■ Data to use
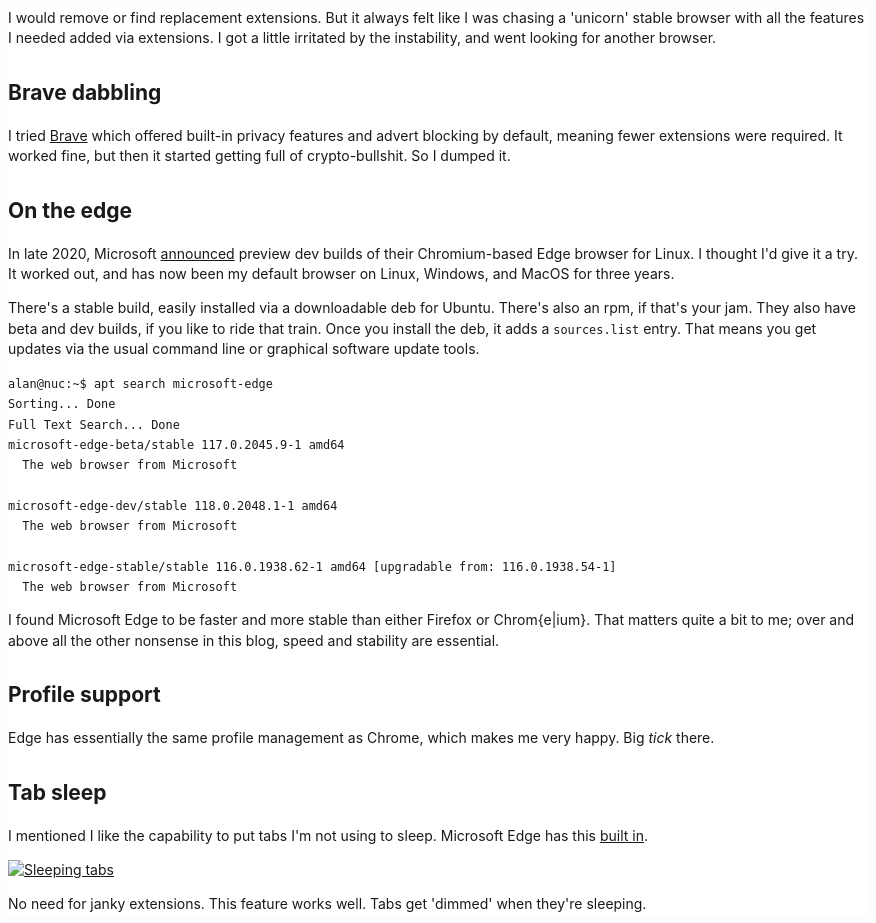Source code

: I would remove or find replacement extensions. But it always felt like I was chasing a 'unicorn' stable browser with all the features I needed added via extensions. I got a little irritated by the instability, and went looking for another browser.

## Brave dabbling

I tried [Brave](https://brave.com/) which offered built-in privacy features and advert blocking by default, meaning fewer extensions were required. It worked fine, but then it started getting full of crypto-bullshit. So I dumped it. 

## On the edge

In late 2020, Microsoft [announced](https://blogs.windows.com/msedgedev/2020/10/20/microsoft-edge-dev-linux/) preview dev builds of their Chromium-based Edge browser for Linux. I thought I'd give it a try. It worked out, and has now been my default browser on Linux, Windows, and MacOS for three years.

There's a stable build, easily installed via a downloadable deb for Ubuntu. There's also an rpm, if that's your jam. They also have beta and dev builds, if you like to ride that train. Once you install the deb, it adds a `sources.list` entry. That means you get updates via the usual command line or graphical software update tools.

```bash
alan@nuc:~$ apt search microsoft-edge
Sorting... Done
Full Text Search... Done
microsoft-edge-beta/stable 117.0.2045.9-1 amd64
  The web browser from Microsoft

microsoft-edge-dev/stable 118.0.2048.1-1 amd64
  The web browser from Microsoft

microsoft-edge-stable/stable 116.0.1938.62-1 amd64 [upgradable from: 116.0.1938.54-1]
  The web browser from Microsoft
```

I found Microsoft Edge to be faster and more stable than either Firefox or Chrom{e|ium}. That matters quite a bit to me; over and above all the other nonsense in this blog, speed and stability are essential.

## Profile support

Edge has essentially the same profile management as Chrome, which makes me very happy. Big *tick* there.

## Tab sleep

I mentioned I like the capability to put tabs I'm not using to sleep. Microsoft Edge has this [built in](https://www.microsoft.com/en-gb/edge/features/sleeping-tabs-at-work?form=MT00D8).

[![Sleeping tabs](/images/2023-08-29/sleepytabs.png)](/images/2023-08-29/sleepytabs.png)

No need for janky extensions. This feature works well. Tabs get 'dimmed' when they're sleeping.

■ Work request
Copy all lines of the preceding data that hold the word "beta".

■ Exercise answer
There's a stable build, easily installed via a downloadable deb for Ubuntu. There's also an rpm, if that's your jam. They also have beta and dev builds, if you like to ride that train. Once you install the deb, it adds a `sources.list` entry. That means you get updates via the usual command line or graphical software update tools.
microsoft-edge-beta/stable 117.0.2045.9-1 amd64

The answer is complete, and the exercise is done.